Synchrony of Bird Migration with Global Dispersal of Avian Influenza Reveals Exposed Bird Orders

Abstract

Highly pathogenic avian influenza virus (HPAIV) A H5, particularly clade 2.3.4.4, has caused worldwide outbreaks in domestic poultry, occasional spillover to humans, and increasing deaths of diverse species of wild birds since 2014. Wild bird migration is currently acknowledged as an important ecological process contributing to the global dispersal of HPAIV H5. However, this mechanism has not been quantified using bird movement data from different species, and the timing and location of exposure of different species is unclear. We sought to explore these questions through phylodynamic analyses based on empirical data of bird movement tracking and virus genome sequences of clade 2.3.4.4 and 2.3.2.1. First, we demonstrate that seasonal bird migration can explain salient features of the global dispersal of clade 2.3.4.4. Second, we detect synchrony between the seasonality of bird annual cycle phases and virus lineage movements. We reveal the differing exposed bird orders at geographical origins and destinations of HPAIV H5 clade 2.3.4.4 lineage movements, including relatively under-discussed orders. Our study provides a phylodynamic framework that links the bird movement ecology and genomic epidemiology of avian influenza; it highlights the importance of integrating bird behavior and life history in avian influenza studies.
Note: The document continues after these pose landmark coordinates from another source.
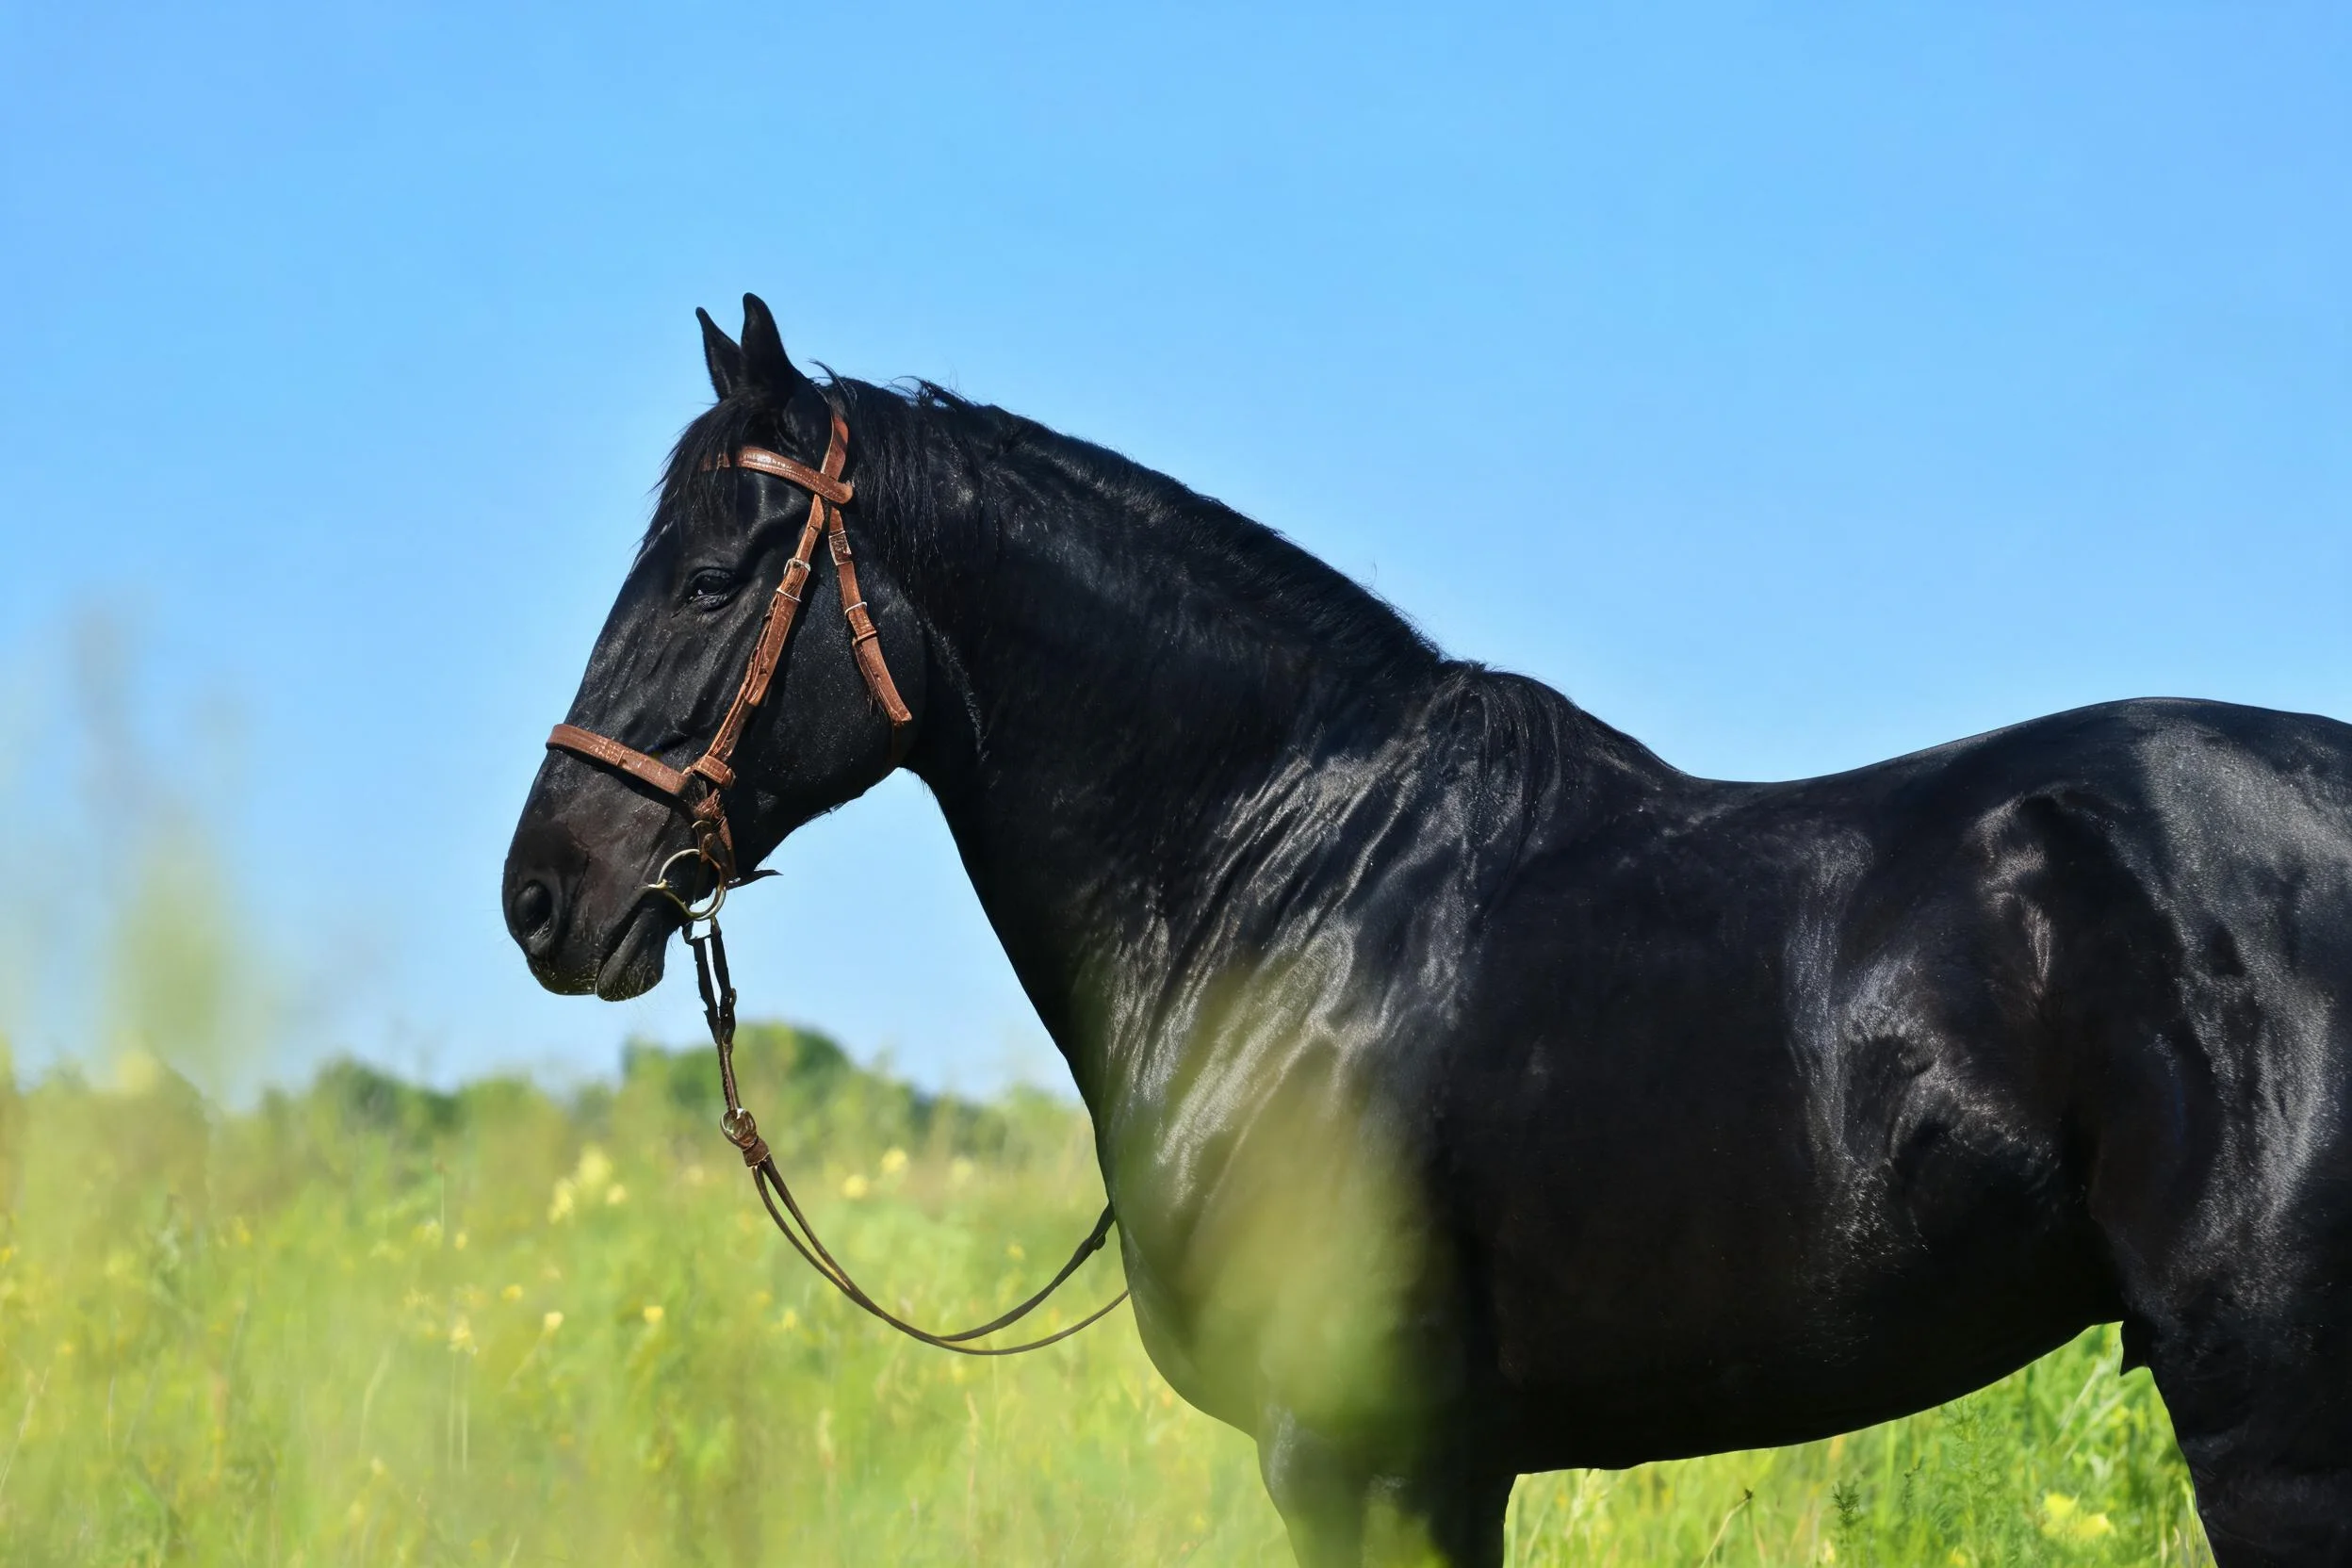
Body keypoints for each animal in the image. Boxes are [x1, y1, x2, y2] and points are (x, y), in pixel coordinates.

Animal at [505, 296, 2352, 1566]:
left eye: (709, 578)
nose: (544, 893)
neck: (1277, 882)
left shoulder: (1352, 1455)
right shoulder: (1454, 1467)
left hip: (2270, 1412)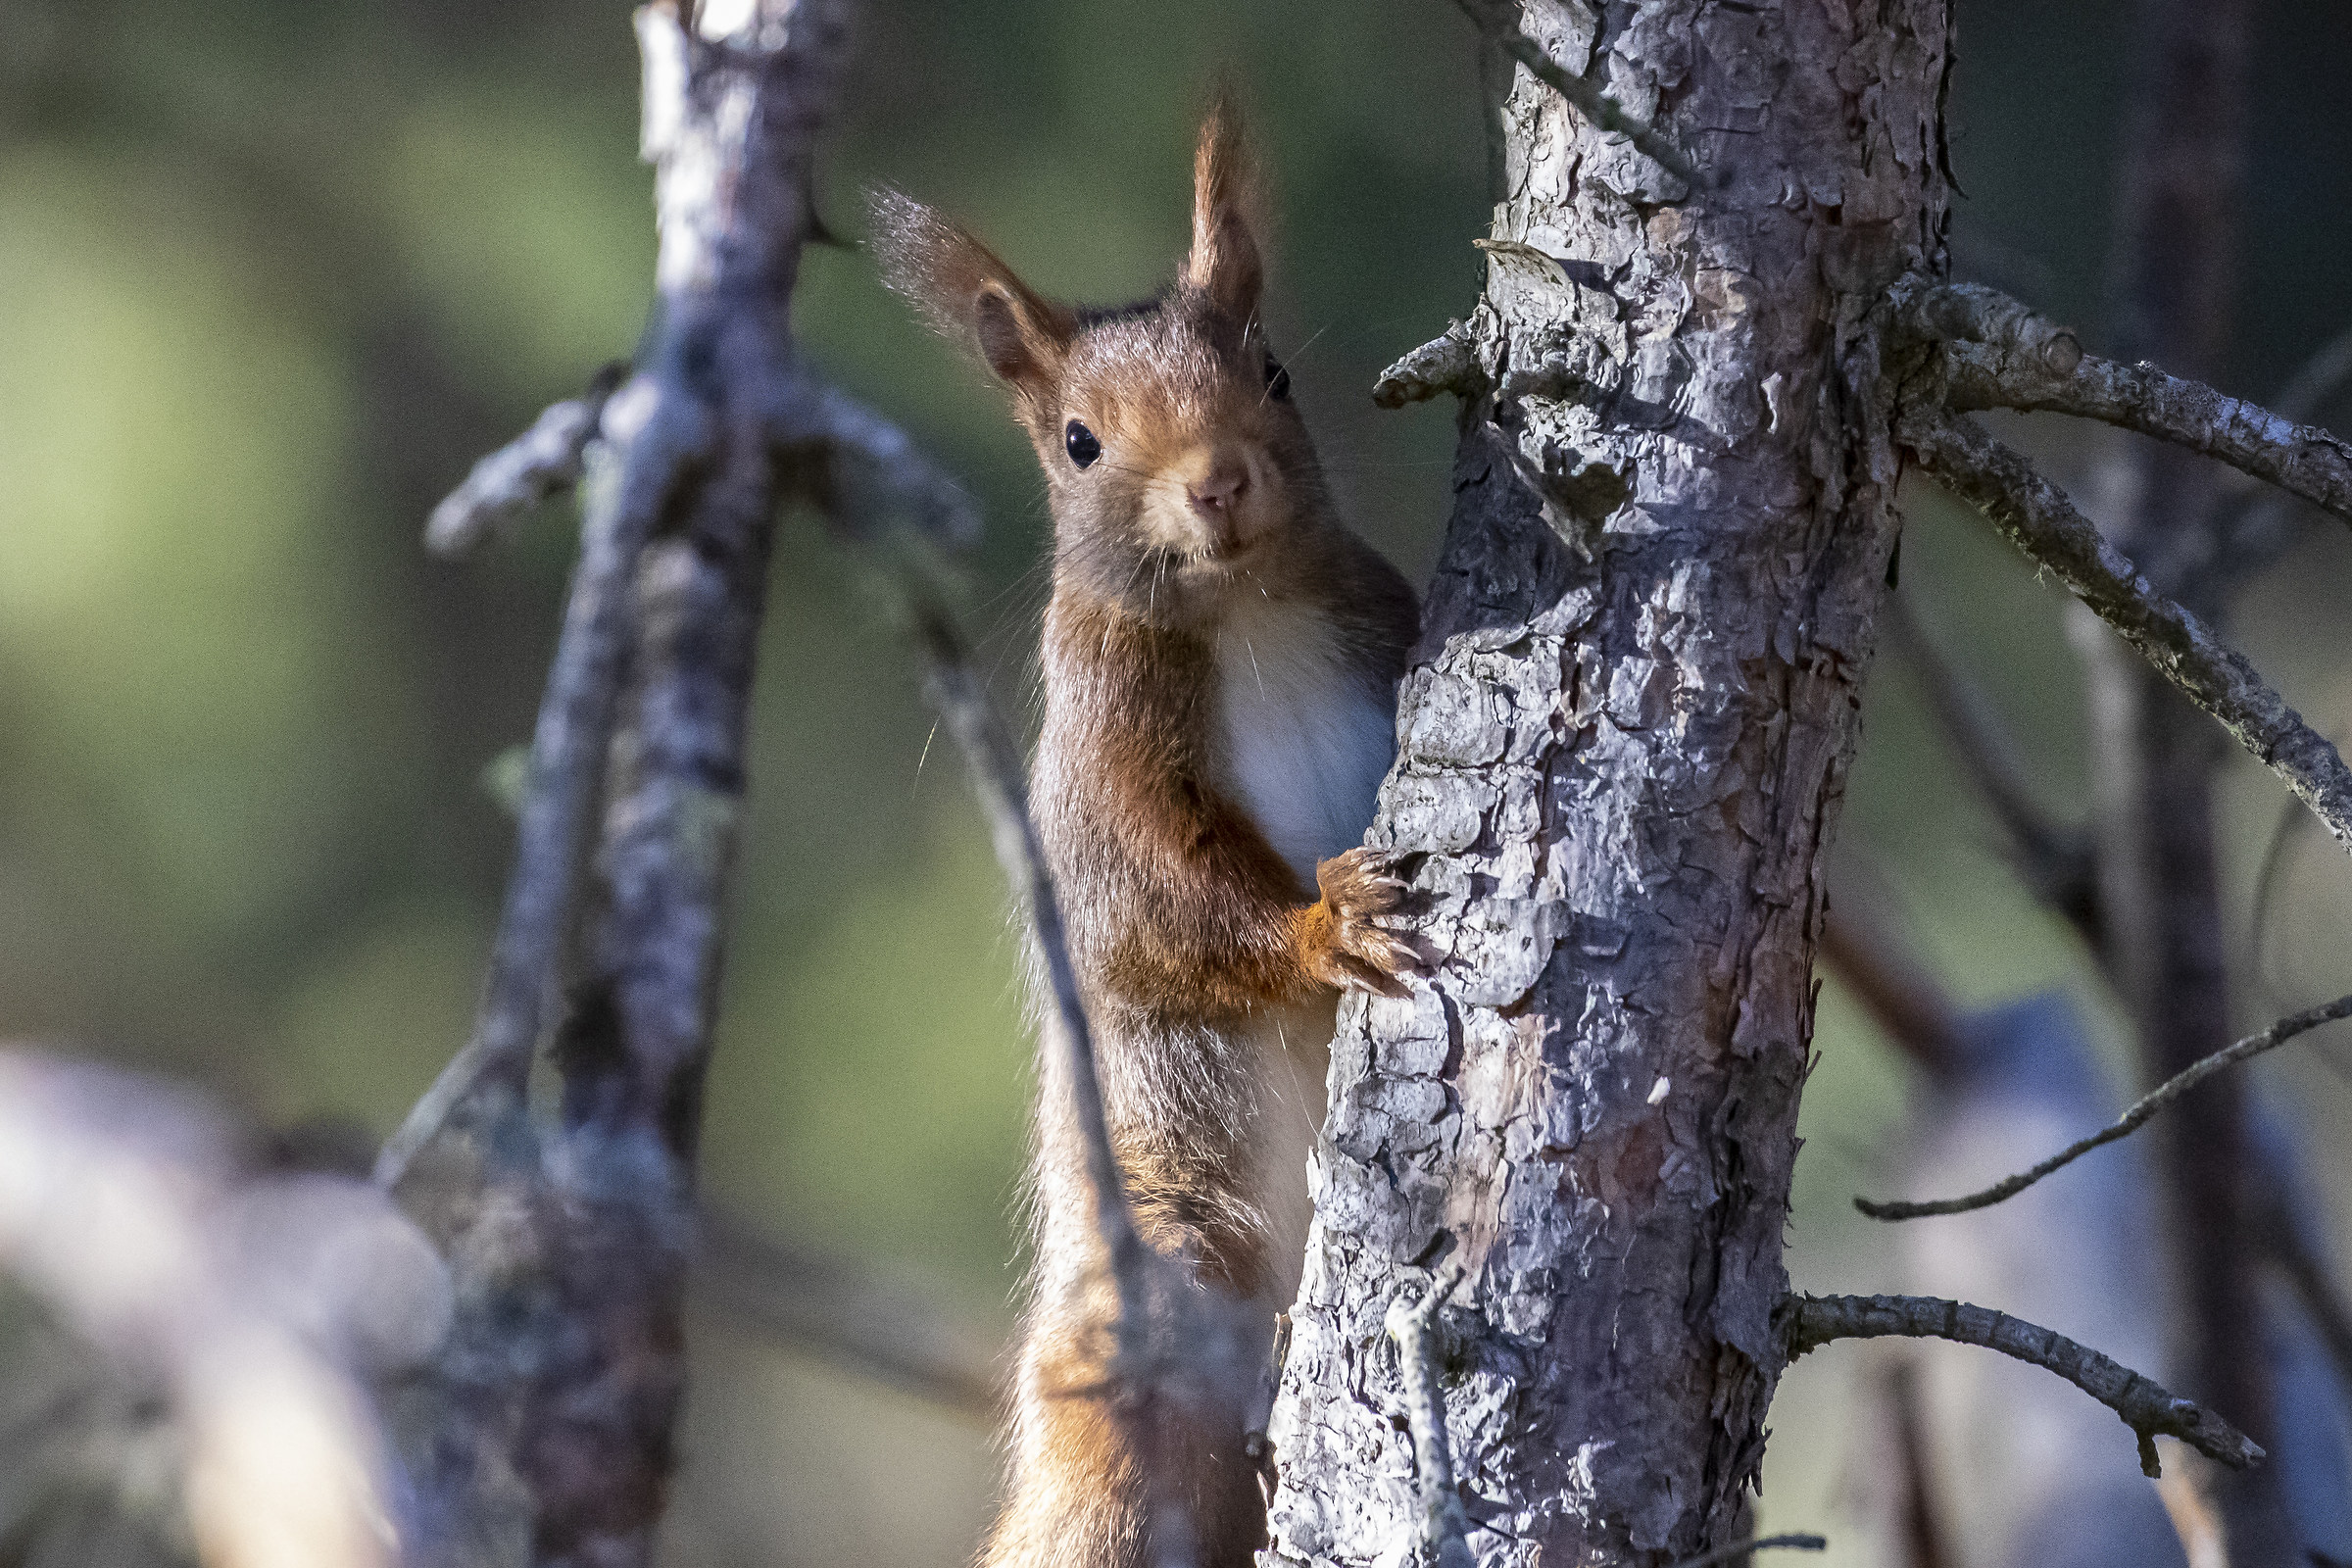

Fig. 1. The evolutionary history of HPAIV H5 clade 2.3.4.4 and 2.3.2.1.

A Time-scaled maximum clade credibility (MCC) tree of clade 2.3.4.4 (2010–2023). Sequences sampled from 2010 to 2017 are colored light blue, and those sampled from 2018 to 2023 are darker blue. The phylogeographic reconstructions for the sequences sampled from 2010 to 2017 (B) and for those from 2018 to 2023 (C), shown as time-scaled MCC trees with location annotations to summarize the reconstructions. Abbreviations of locations: NChina (North China), SChina (South China), SEA (South-East Asia), CA (Central Asia), WA (Western Asia), LA (Latin America). Supplementary Dataset 3 lists countries in each aggregated region.

Fig. 2. Contributions of predictors to worldwide diffusion of H5N1 clade 2.3.2.1 and 2.3.4.4.

The virus dispersal is inferred from HA genes by GLM-extended Bayesian phylogeographic inference with heterogeneous evolutionary processes through time. Predictors in the model are shown in Fig. S6. The conditional effect size of each predictor (on a log scale) is presented as mean values with credible intervals. The phylogeographic GLM estimates were obtained from n = 1845, 1844, and 1163 viral sequences sampled over 12, 10, and 11 locations for clade 2.3.4.4 (2018–2023), 2.3.4.4 (2010–2017), and 2.3.2.1, respectively. The light blue, darker blue, and red colors indicate clade 2.3.4.4 (2018–2023), 2.3.4.4 (2010–2017), and 2.3.2.1, respectively.

Fig. 3. The synchrony of virus lineage movements between regions and bird distribution probability at the regions.

A Probability density distribution of the virus lineage migration throughout the year, between locations summarized from the discrete trait phylogeography of HPAIV H5 clade 2.3.4.4 and the Markov jump counts (Section “Discrete trait phylogeography of HPAIVs and counts ofvirus lineage migration”). X axis: Virus lineage migration dates in a year; Y axis: origin region - destination region of the virus lineage migration. The width of the violins represents the virus lineage migration probability density. Non-breeding (blue), migration (yellow) and breeding (red) bird annual cycle phases in general are shown in the south-north migration direction and in the north-south migration direction. Boxes around bird photos show the statistically significant correlation of virus lineage movements and bird order distribution at origin, destination or both regions. We used the following images of bird species from the Macaulay Library at the Cornell Lab of Ornithology: Pandion haliaetus haliaetus (ML523577271) and Cygnus olor (ML72775261). Abbreviations of locations are the same as in Fig. 1. B Schematic diagram of cross-correlation analyses of virus lineage movement between two locations (O: origin, D: destination) and the bird distribution probability at each location. Block bootstrapping was used to calculate confidence intervals and two-tailed p values. See details in Methods “Discrete trait phylogeography of HPAIVs and counts ofvirus lineage migration”.